-- Task to complete --
Please convert all of the data below into a JSON list of strings, one string per line, omitting any blank lines.
--- The data ---
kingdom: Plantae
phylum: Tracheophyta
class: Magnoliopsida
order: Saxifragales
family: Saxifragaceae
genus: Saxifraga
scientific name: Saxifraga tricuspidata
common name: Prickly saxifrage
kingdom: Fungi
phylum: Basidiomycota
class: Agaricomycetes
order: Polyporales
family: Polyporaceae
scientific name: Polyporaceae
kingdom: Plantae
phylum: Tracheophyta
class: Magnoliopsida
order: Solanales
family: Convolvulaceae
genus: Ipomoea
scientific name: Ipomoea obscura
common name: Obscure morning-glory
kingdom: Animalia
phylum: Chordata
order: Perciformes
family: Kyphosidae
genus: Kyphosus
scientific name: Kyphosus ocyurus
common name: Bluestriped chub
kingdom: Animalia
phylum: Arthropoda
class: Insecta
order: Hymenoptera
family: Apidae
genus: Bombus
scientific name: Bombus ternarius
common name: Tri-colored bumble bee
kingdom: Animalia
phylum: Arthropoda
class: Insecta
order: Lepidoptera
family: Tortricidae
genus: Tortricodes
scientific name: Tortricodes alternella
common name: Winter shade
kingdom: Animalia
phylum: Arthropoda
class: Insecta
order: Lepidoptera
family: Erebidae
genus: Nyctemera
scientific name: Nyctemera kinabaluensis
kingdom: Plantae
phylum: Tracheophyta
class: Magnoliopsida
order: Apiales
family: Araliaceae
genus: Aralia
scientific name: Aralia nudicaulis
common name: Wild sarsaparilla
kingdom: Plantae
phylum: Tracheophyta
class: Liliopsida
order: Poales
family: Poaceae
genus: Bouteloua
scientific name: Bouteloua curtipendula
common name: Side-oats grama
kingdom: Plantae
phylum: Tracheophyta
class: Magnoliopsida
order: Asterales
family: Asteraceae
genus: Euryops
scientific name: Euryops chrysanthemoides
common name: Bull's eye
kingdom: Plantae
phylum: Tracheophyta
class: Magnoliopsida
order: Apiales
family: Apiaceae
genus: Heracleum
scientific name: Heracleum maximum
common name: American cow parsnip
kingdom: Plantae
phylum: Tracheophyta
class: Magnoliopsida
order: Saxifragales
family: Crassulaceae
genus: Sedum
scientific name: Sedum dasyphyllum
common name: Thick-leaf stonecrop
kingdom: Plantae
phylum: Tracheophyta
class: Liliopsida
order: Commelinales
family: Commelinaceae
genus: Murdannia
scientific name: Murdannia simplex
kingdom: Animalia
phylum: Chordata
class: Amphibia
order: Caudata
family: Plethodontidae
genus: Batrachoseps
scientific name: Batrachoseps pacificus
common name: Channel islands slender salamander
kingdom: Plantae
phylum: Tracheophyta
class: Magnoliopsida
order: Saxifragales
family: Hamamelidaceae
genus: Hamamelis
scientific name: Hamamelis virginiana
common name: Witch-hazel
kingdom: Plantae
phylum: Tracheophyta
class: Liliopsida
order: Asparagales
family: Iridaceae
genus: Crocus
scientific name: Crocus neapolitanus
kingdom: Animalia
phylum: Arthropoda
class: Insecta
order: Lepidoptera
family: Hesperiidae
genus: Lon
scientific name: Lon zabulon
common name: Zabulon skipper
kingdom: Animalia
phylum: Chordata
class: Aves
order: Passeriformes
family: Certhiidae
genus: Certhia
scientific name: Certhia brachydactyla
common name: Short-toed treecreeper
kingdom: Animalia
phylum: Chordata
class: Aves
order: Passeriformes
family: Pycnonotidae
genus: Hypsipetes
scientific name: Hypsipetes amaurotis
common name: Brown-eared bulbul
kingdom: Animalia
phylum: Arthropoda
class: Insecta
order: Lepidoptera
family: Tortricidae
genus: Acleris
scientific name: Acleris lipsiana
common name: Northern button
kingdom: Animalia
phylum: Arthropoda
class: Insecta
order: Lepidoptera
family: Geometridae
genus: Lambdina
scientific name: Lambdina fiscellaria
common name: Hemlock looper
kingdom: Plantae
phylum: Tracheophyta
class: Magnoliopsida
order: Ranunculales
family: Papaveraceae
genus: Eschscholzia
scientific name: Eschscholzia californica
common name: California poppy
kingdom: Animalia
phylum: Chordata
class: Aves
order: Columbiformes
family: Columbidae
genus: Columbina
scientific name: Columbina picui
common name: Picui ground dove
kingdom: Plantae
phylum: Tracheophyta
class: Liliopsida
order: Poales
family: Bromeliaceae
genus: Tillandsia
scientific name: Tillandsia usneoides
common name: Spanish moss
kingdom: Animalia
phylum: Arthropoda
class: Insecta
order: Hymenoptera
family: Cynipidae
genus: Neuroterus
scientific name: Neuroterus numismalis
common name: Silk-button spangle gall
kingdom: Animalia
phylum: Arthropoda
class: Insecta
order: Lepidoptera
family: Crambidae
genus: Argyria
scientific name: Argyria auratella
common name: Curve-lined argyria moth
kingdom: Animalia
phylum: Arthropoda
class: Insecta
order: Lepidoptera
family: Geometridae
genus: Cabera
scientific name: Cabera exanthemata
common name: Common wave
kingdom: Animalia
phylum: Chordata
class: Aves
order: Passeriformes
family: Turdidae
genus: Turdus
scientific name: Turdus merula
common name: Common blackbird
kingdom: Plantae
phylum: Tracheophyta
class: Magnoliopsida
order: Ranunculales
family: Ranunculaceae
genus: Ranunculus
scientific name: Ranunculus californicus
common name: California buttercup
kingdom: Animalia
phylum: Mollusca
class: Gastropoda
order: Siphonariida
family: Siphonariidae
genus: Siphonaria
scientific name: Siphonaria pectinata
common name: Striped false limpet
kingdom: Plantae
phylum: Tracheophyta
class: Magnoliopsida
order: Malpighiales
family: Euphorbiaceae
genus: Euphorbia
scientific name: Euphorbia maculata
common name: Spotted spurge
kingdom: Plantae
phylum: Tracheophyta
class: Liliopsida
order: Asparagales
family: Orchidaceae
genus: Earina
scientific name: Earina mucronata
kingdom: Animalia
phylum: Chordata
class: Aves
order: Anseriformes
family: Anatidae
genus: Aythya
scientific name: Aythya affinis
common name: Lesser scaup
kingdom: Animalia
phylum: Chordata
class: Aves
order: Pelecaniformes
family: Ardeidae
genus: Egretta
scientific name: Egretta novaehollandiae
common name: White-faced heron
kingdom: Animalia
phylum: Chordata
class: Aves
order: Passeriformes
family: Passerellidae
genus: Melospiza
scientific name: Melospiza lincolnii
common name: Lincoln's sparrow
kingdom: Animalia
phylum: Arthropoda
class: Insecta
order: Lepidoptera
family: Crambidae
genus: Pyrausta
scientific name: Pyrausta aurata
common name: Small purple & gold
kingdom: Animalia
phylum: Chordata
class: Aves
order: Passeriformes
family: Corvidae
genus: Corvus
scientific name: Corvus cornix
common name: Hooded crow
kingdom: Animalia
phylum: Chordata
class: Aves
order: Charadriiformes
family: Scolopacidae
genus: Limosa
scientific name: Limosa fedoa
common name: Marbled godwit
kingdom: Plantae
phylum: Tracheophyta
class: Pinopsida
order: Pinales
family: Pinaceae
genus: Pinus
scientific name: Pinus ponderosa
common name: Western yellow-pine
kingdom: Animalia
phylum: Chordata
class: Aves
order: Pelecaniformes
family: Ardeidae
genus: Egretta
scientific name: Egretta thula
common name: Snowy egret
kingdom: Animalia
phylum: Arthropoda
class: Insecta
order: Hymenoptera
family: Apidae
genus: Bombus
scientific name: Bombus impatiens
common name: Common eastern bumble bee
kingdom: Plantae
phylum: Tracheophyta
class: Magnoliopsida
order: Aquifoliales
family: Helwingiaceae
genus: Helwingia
---
-- Result below --
[
  "kingdom: Plantae",
  "phylum: Tracheophyta",
  "class: Magnoliopsida",
  "order: Saxifragales",
  "family: Saxifragaceae",
  "genus: Saxifraga",
  "scientific name: Saxifraga tricuspidata",
  "common name: Prickly saxifrage",
  "kingdom: Fungi",
  "phylum: Basidiomycota",
  "class: Agaricomycetes",
  "order: Polyporales",
  "family: Polyporaceae",
  "scientific name: Polyporaceae",
  "kingdom: Plantae",
  "phylum: Tracheophyta",
  "class: Magnoliopsida",
  "order: Solanales",
  "family: Convolvulaceae",
  "genus: Ipomoea",
  "scientific name: Ipomoea obscura",
  "common name: Obscure morning-glory",
  "kingdom: Animalia",
  "phylum: Chordata",
  "order: Perciformes",
  "family: Kyphosidae",
  "genus: Kyphosus",
  "scientific name: Kyphosus ocyurus",
  "common name: Bluestriped chub",
  "kingdom: Animalia",
  "phylum: Arthropoda",
  "class: Insecta",
  "order: Hymenoptera",
  "family: Apidae",
  "genus: Bombus",
  "scientific name: Bombus ternarius",
  "common name: Tri-colored bumble bee",
  "kingdom: Animalia",
  "phylum: Arthropoda",
  "class: Insecta",
  "order: Lepidoptera",
  "family: Tortricidae",
  "genus: Tortricodes",
  "scientific name: Tortricodes alternella",
  "common name: Winter shade",
  "kingdom: Animalia",
  "phylum: Arthropoda",
  "class: Insecta",
  "order: Lepidoptera",
  "family: Erebidae",
  "genus: Nyctemera",
  "scientific name: Nyctemera kinabaluensis",
  "kingdom: Plantae",
  "phylum: Tracheophyta",
  "class: Magnoliopsida",
  "order: Apiales",
  "family: Araliaceae",
  "genus: Aralia",
  "scientific name: Aralia nudicaulis",
  "common name: Wild sarsaparilla",
  "kingdom: Plantae",
  "phylum: Tracheophyta",
  "class: Liliopsida",
  "order: Poales",
  "family: Poaceae",
  "genus: Bouteloua",
  "scientific name: Bouteloua curtipendula",
  "common name: Side-oats grama",
  "kingdom: Plantae",
  "phylum: Tracheophyta",
  "class: Magnoliopsida",
  "order: Asterales",
  "family: Asteraceae",
  "genus: Euryops",
  "scientific name: Euryops chrysanthemoides",
  "common name: Bull's eye",
  "kingdom: Plantae",
  "phylum: Tracheophyta",
  "class: Magnoliopsida",
  "order: Apiales",
  "family: Apiaceae",
  "genus: Heracleum",
  "scientific name: Heracleum maximum",
  "common name: American cow parsnip",
  "kingdom: Plantae",
  "phylum: Tracheophyta",
  "class: Magnoliopsida",
  "order: Saxifragales",
  "family: Crassulaceae",
  "genus: Sedum",
  "scientific name: Sedum dasyphyllum",
  "common name: Thick-leaf stonecrop",
  "kingdom: Plantae",
  "phylum: Tracheophyta",
  "class: Liliopsida",
  "order: Commelinales",
  "family: Commelinaceae",
  "genus: Murdannia",
  "scientific name: Murdannia simplex",
  "kingdom: Animalia",
  "phylum: Chordata",
  "class: Amphibia",
  "order: Caudata",
  "family: Plethodontidae",
  "genus: Batrachoseps",
  "scientific name: Batrachoseps pacificus",
  "common name: Channel islands slender salamander",
  "kingdom: Plantae",
  "phylum: Tracheophyta",
  "class: Magnoliopsida",
  "order: Saxifragales",
  "family: Hamamelidaceae",
  "genus: Hamamelis",
  "scientific name: Hamamelis virginiana",
  "common name: Witch-hazel",
  "kingdom: Plantae",
  "phylum: Tracheophyta",
  "class: Liliopsida",
  "order: Asparagales",
  "family: Iridaceae",
  "genus: Crocus",
  "scientific name: Crocus neapolitanus",
  "kingdom: Animalia",
  "phylum: Arthropoda",
  "class: Insecta",
  "order: Lepidoptera",
  "family: Hesperiidae",
  "genus: Lon",
  "scientific name: Lon zabulon",
  "common name: Zabulon skipper",
  "kingdom: Animalia",
  "phylum: Chordata",
  "class: Aves",
  "order: Passeriformes",
  "family: Certhiidae",
  "genus: Certhia",
  "scientific name: Certhia brachydactyla",
  "common name: Short-toed treecreeper",
  "kingdom: Animalia",
  "phylum: Chordata",
  "class: Aves",
  "order: Passeriformes",
  "family: Pycnonotidae",
  "genus: Hypsipetes",
  "scientific name: Hypsipetes amaurotis",
  "common name: Brown-eared bulbul",
  "kingdom: Animalia",
  "phylum: Arthropoda",
  "class: Insecta",
  "order: Lepidoptera",
  "family: Tortricidae",
  "genus: Acleris",
  "scientific name: Acleris lipsiana",
  "common name: Northern button",
  "kingdom: Animalia",
  "phylum: Arthropoda",
  "class: Insecta",
  "order: Lepidoptera",
  "family: Geometridae",
  "genus: Lambdina",
  "scientific name: Lambdina fiscellaria",
  "common name: Hemlock looper",
  "kingdom: Plantae",
  "phylum: Tracheophyta",
  "class: Magnoliopsida",
  "order: Ranunculales",
  "family: Papaveraceae",
  "genus: Eschscholzia",
  "scientific name: Eschscholzia californica",
  "common name: California poppy",
  "kingdom: Animalia",
  "phylum: Chordata",
  "class: Aves",
  "order: Columbiformes",
  "family: Columbidae",
  "genus: Columbina",
  "scientific name: Columbina picui",
  "common name: Picui ground dove",
  "kingdom: Plantae",
  "phylum: Tracheophyta",
  "class: Liliopsida",
  "order: Poales",
  "family: Bromeliaceae",
  "genus: Tillandsia",
  "scientific name: Tillandsia usneoides",
  "common name: Spanish moss",
  "kingdom: Animalia",
  "phylum: Arthropoda",
  "class: Insecta",
  "order: Hymenoptera",
  "family: Cynipidae",
  "genus: Neuroterus",
  "scientific name: Neuroterus numismalis",
  "common name: Silk-button spangle gall",
  "kingdom: Animalia",
  "phylum: Arthropoda",
  "class: Insecta",
  "order: Lepidoptera",
  "family: Crambidae",
  "genus: Argyria",
  "scientific name: Argyria auratella",
  "common name: Curve-lined argyria moth",
  "kingdom: Animalia",
  "phylum: Arthropoda",
  "class: Insecta",
  "order: Lepidoptera",
  "family: Geometridae",
  "genus: Cabera",
  "scientific name: Cabera exanthemata",
  "common name: Common wave",
  "kingdom: Animalia",
  "phylum: Chordata",
  "class: Aves",
  "order: Passeriformes",
  "family: Turdidae",
  "genus: Turdus",
  "scientific name: Turdus merula",
  "common name: Common blackbird",
  "kingdom: Plantae",
  "phylum: Tracheophyta",
  "class: Magnoliopsida",
  "order: Ranunculales",
  "family: Ranunculaceae",
  "genus: Ranunculus",
  "scientific name: Ranunculus californicus",
  "common name: California buttercup",
  "kingdom: Animalia",
  "phylum: Mollusca",
  "class: Gastropoda",
  "order: Siphonariida",
  "family: Siphonariidae",
  "genus: Siphonaria",
  "scientific name: Siphonaria pectinata",
  "common name: Striped false limpet",
  "kingdom: Plantae",
  "phylum: Tracheophyta",
  "class: Magnoliopsida",
  "order: Malpighiales",
  "family: Euphorbiaceae",
  "genus: Euphorbia",
  "scientific name: Euphorbia maculata",
  "common name: Spotted spurge",
  "kingdom: Plantae",
  "phylum: Tracheophyta",
  "class: Liliopsida",
  "order: Asparagales",
  "family: Orchidaceae",
  "genus: Earina",
  "scientific name: Earina mucronata",
  "kingdom: Animalia",
  "phylum: Chordata",
  "class: Aves",
  "order: Anseriformes",
  "family: Anatidae",
  "genus: Aythya",
  "scientific name: Aythya affinis",
  "common name: Lesser scaup",
  "kingdom: Animalia",
  "phylum: Chordata",
  "class: Aves",
  "order: Pelecaniformes",
  "family: Ardeidae",
  "genus: Egretta",
  "scientific name: Egretta novaehollandiae",
  "common name: White-faced heron",
  "kingdom: Animalia",
  "phylum: Chordata",
  "class: Aves",
  "order: Passeriformes",
  "family: Passerellidae",
  "genus: Melospiza",
  "scientific name: Melospiza lincolnii",
  "common name: Lincoln's sparrow",
  "kingdom: Animalia",
  "phylum: Arthropoda",
  "class: Insecta",
  "order: Lepidoptera",
  "family: Crambidae",
  "genus: Pyrausta",
  "scientific name: Pyrausta aurata",
  "common name: Small purple & gold",
  "kingdom: Animalia",
  "phylum: Chordata",
  "class: Aves",
  "order: Passeriformes",
  "family: Corvidae",
  "genus: Corvus",
  "scientific name: Corvus cornix",
  "common name: Hooded crow",
  "kingdom: Animalia",
  "phylum: Chordata",
  "class: Aves",
  "order: Charadriiformes",
  "family: Scolopacidae",
  "genus: Limosa",
  "scientific name: Limosa fedoa",
  "common name: Marbled godwit",
  "kingdom: Plantae",
  "phylum: Tracheophyta",
  "class: Pinopsida",
  "order: Pinales",
  "family: Pinaceae",
  "genus: Pinus",
  "scientific name: Pinus ponderosa",
  "common name: Western yellow-pine",
  "kingdom: Animalia",
  "phylum: Chordata",
  "class: Aves",
  "order: Pelecaniformes",
  "family: Ardeidae",
  "genus: Egretta",
  "scientific name: Egretta thula",
  "common name: Snowy egret",
  "kingdom: Animalia",
  "phylum: Arthropoda",
  "class: Insecta",
  "order: Hymenoptera",
  "family: Apidae",
  "genus: Bombus",
  "scientific name: Bombus impatiens",
  "common name: Common eastern bumble bee",
  "kingdom: Plantae",
  "phylum: Tracheophyta",
  "class: Magnoliopsida",
  "order: Aquifoliales",
  "family: Helwingiaceae",
  "genus: Helwingia"
]